Welcome to November 2020. The election is finally behind us, Covid-19 continues to wreak havoc in the United States, and the number of wildfires, major storms, and hurricanes continue to make our first responders’ work even more essential. When FirstNet was created in February of 2012, it was a result of the public-safety community having banded together across disciplines. The Public Safety Alliance (PSA) sought and received support from a variety of organizations including Governors, Mayors, and most Land Mobile Radio (LMR) venders.
In some sense, the law was quite optimistic when it came to funding this new quasi-government authority. The initial $7 billion was to come from future spectrum auctions; not from the U.S. Treasury. The theory was that the network would be built by a private company in a public/private partnership using the $7 billion raised by the auctions. The incentive for the private company to bid on the network was that it would gain secondary access to Band 14 spectrum for commercial use. The FirstNet Authority (the Authority) was to pay the private company as it was deploying the network and milestones were completed over a sixty-month (five-year) timeline.
Once the network was generating revenue, a portion of that revenue was to be returned to the Authority. There are two purposes for these funds. First is to ensure the Authority remains a self-funded entity that does not rely on funds from the U.S. Treasury. The second was to build reserves to reinvest in the network or other undertakings that need funding to ensure the FirstNet network remains up-to-date and that new technologies can be evaluated as they come to market and funded by the Authority if deemed appropriate.
As reported in the Advocate, the first set of Authority-approved investments back into the network included funds to upgrade the FirstNet core (brains of the network) to be able to handle 4G LTE as well as the new 5G technologies being deployed by AT&T. Authorized FirstNet (Built with AT&T) customers will be able to use both technologies going forward. To make intelligent decisions about what needs to be funded as money becomes available, the Authority uses its existing field resources and discusses with the public-safety community what it would like to see in the way of network or other improvements that would be of value.
The FirstNet Authority roadmap is a compilation of input from the first-responder community, joint discussions with the Authority and FirstNet (Built with AT&T), and others. It has been created by members of the Authority’s staff, submitted to the Authority Board of Directors, and approved. Funds will be allocated to one or more of the roadmap objectives as they become available.
In its release, the Authority stated, “The FirstNet Authority Roadmap is designed to guide the growth, evolution, and advancement of FirstNet. Developed with input from public safety, industry, government, and our network contractor, AT&T, the Roadmap provides a view of public safety’s operational needs and technology trends for mobile broadband communications over the next five years.”

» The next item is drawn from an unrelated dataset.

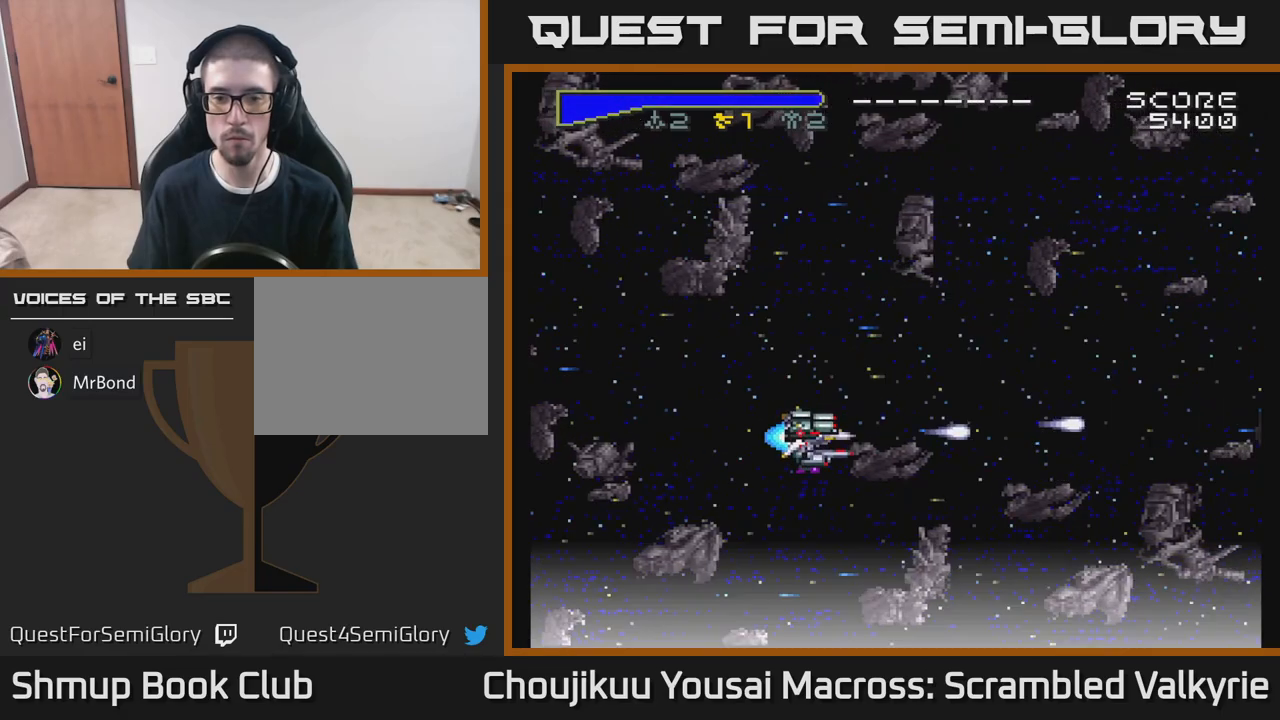
{"buttons": ["A"], "events": [[500, "DPAD_DOWN", "up"]]}
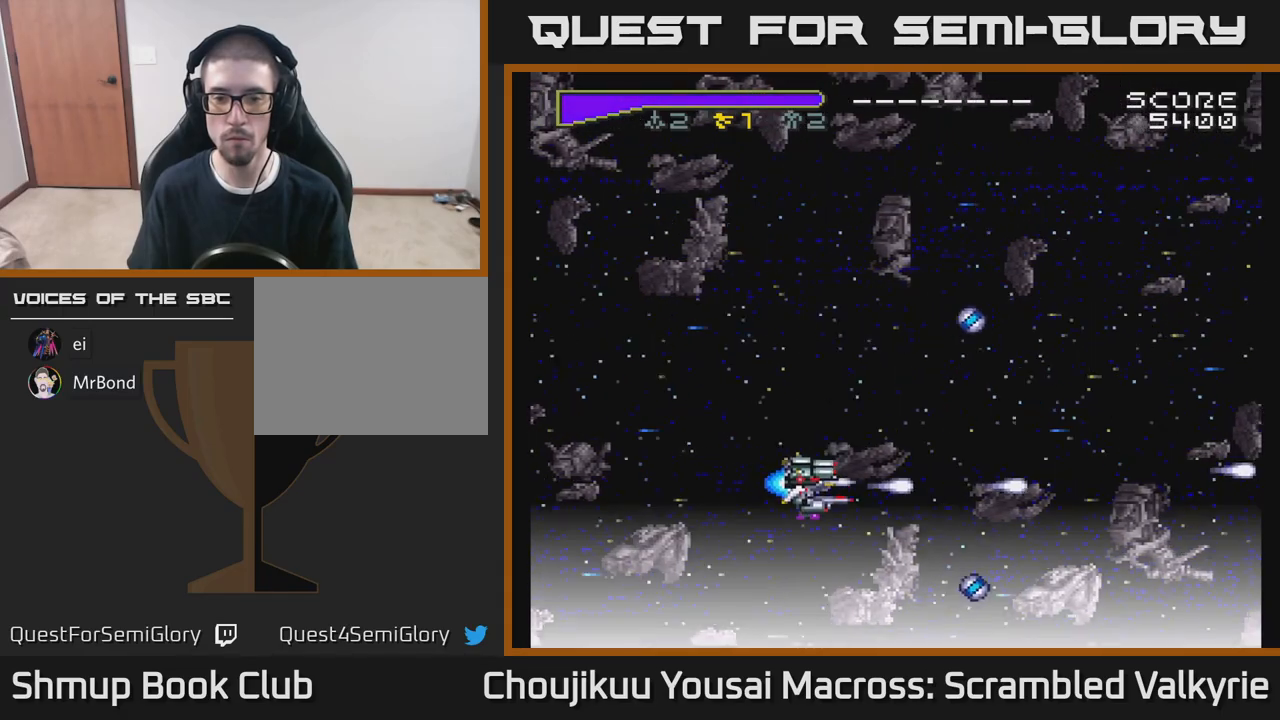
{"buttons": ["A"], "events": []}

This version of the roadmap is structured around six domains:
The report describes these six domains and discusses in detail the role each domain plays in the overall Public Safety Nationwide Broadband Network (NPSBN), the public-safety community’s “Take” on each domain, and roadmap recommendations. The current version of the roadmap is a must-read for anyone currently using FirstNet or trying to decide whether they want to join the FirstNet community.
Each of the six domain sections starts with a Vision Statement and a Domain Overview, which is a great way to make sure you are up-to-date with each topic. This is followed by a set of priorities:
The Roadmap Priorities for the FirstNet Core are as follows:
Following each set of priorities is an explanation of what makes up the domain. For example, when discussing the core, we learn it is the Evolved Packet Core (EPC) as defined by the 3GPP standards body and it provides control and switching of data for the FirstNet LTE network including authentications, session and mobility management, network security, and Quality of service Priority and Preemption (QPP). Then it describes the investment as an upgrade to EPC capabilities to provide both FirstNet LTE and 5G functionality.
The Coverage Vision statement is concise: “The FirstNet Authority envisions the FirstNet Network will be available to public safety personnel when and where they need it most.” The public-safety community’s Take discusses the need for transparency concerning where coverage does and does not exist and public safety’s desire for a say in where coverage needs to be expanded. Takes also touches on reliable fixed coverage, temporary and unique public-safety coverage, and network reliability and hardening.
The roadmap priorities for coverage include three areas:
- Outdoor coverage, especially Band 14 (public-safety spectrum).
- Reliable inbuilding coverage in hard-to-reach locations and the desire to advocate changes in policies, codes, and standards to facilitate inbuilding coverage.
- Unique coverage solutions advancement: address and support unique coverage solutions that enable public safety to rapidly provide coverage in a variety of outage scenarios.
This domain is probably the most important for those not using FirstNet. From what I have observed, the issue of coverage between FirstNet and other broadband networks is the prime decision point for those considering joining FirstNet. As stated before, FirstNet (Built with AT&T) is well ahead of the sixty month build-out requirements put in place by the Authority. The move to 5G was not mandated but it will happen thanks to AT&T and its commitment to public safety as demonstrated by its continuing addition to FirstNet coverage capabilities.
Situational Awareness Domain
Here again the Vision statement sets up the goals: “The FirstNet Authority envisions real-time access, collection and distribution of information concerning personnel, threats, hazards and conditions in a manner tailored to public safety operations.”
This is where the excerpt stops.